* [Text]
----------------------------------------
Duke Ellingtons «Sacred concert»: Anlässlich seines 30-jährigen Jubiläums lädt der Akademische Chor zum Grooven ein. 

Zwei Dutzend Studierende von UZH und ETH hatten sich zusammengefunden, um mit der ungarischen Dirigentin, Initiatorin und ersten Leiterin des Akademischen Chors, Olga Géczy, Lieder von Béla Bartók und Zoltan Kodály einzustudieren. Nur 36 Tage später bestand der Studierendenchor seine Konzertpremiere in der Aula der Universität Zürich mit Bravour. Conradin Burga zitiert aus einer Kritik in der NZZ: «Der noch relativ kleine Chor sang die vorwiegend fugatisch-kontrapunktischen Gesänge von Kodály sehr präzis, desgleichen die Vier slowakischen Volkslieder von Bartók.»

Von Brahms bis Orff

Der Einstand war geschafft, die Finanzlage aber blieb schwierig. Erst nach Ablauf einer dreijährigen Probezeit beschloss die Erziehungsdirektion des Kantons Zürich, die Chor-Finanzierung ins ordentliche Budget der Universität Zürich aufzunehmen. «Eine grosse Erleichterung und ein Riesenschritt in Richtung Autonomie.» Der Gründungspräsident, der den Chor auch heute wieder als Tenor unterstützt, gerät ins Schwärmen angesichts der vielen besonderen Konzerterlebnisse: zur 150-Jahr-Feier der Universität Zürich «De Misterio», eine «Messe für die gegenwärtige Zeit» des Schweizer Komponisten Armin Schibler; zum 100. Geburtstag des Zürcher Hochschulvereins ein Konzert mit Mendelssohns Oratorium «Lauda Sion»; am ETH-Tag Lieder von Henry Purcell. Ob Requiem oder Kantate, Brahms oder Orff: Der Studierendenchor erarbeitete sich mit Fleiss und Ausdauer ein anspruchsvolles, buntes Repertoire.

«Carmina Burana» aus 180 Kehlen

Sechs Jahre nach Chorgründung, 1987, übernahm der junge Basler Dirigent Lukas Reinitzer die Leitung – und schickte seine Sängerinnen und Sänger sogleich auf Tournee. Das Programm, französische Chansons und russische Volkslieder, kam im Bündnerland gut an: In Trun erschien «praktisch die ganze Dorfbevölkerung zum Konzert». Graziella Pedrazzi, Alumna der UZH, singt seit fast zwanzig Jahren im Akademischen Chor. Anlässlich des runden Geburtstags in diesem Jahr, hat sie ausführlich in der Chorchronik geblättert und die Highlights aus 30 Jahren zusammengetragen.

Einer der grössten Erfolge war Carl Orffs «Carmina Burana», gesungen aus fast 180 Kehlen. Ausverkaufte Häuser in Basel, Zürich und Berlin. «Ein unvergessliches Erlebnis!» Der nächste Höhepunkt: Mendelssohns Oratorium «Elias», das erste Programm, das über zwei Semester einstudiert wurde. «In Zusammenarbeit mit einem grossen Berufsorchester und acht Solisten traten wir in Zürich, Basel, Bern und Luzern auf», erzählt Pedrazzi. Nach dem Tonhallen-Konzert seien sie sogar für eine CD-Aufnahme angefragt worden – ein Projekt, das aufgrund der geringen zeitlichen Flexibilität des Chors «leider, leider scheiterte».
----------------------------------------
* [Auszüge aus Datensätzen]
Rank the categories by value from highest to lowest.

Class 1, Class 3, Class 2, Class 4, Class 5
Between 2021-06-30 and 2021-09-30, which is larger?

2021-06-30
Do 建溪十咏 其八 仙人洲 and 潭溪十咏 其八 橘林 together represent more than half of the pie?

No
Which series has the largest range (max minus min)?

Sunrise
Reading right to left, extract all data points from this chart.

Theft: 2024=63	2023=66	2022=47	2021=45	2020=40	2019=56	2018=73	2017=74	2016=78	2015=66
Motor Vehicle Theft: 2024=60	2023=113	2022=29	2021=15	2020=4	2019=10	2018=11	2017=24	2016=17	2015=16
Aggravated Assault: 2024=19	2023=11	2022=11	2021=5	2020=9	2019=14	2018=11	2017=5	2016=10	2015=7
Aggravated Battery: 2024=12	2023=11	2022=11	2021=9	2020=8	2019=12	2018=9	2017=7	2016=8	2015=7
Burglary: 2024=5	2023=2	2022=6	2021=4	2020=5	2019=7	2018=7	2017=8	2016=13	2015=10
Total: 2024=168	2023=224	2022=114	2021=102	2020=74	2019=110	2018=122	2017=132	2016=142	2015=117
----------------------------------------
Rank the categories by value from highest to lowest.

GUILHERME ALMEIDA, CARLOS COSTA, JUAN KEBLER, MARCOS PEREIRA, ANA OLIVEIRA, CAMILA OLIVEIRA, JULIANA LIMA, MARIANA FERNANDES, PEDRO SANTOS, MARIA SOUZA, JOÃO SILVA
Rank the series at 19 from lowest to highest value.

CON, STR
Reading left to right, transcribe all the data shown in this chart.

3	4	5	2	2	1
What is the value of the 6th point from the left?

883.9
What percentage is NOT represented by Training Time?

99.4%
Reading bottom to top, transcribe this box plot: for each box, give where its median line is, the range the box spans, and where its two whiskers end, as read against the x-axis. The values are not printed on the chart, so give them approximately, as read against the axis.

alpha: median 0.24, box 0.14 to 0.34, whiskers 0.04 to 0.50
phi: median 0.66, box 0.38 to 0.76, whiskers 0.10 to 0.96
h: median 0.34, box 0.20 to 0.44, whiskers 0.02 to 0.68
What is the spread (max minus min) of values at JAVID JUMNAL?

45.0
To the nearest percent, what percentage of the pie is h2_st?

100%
----------------------------------------
* [Aufgabenstellung]
1) Erläutern Sie anhand des Textes über den Akademischen Chor, weshalb das nach dem Tonhallen-Konzert angefragte CD-Projekt nicht zustande kam.
2) In welchem Jahr übernahm Lukas Reinitzer laut dem Text über den Akademischen Chor dessen Leitung?

* [Lösungen]
1) Das CD-Projekt scheiterte wegen der geringen zeitlichen Flexibilität des Chors.

2) 1987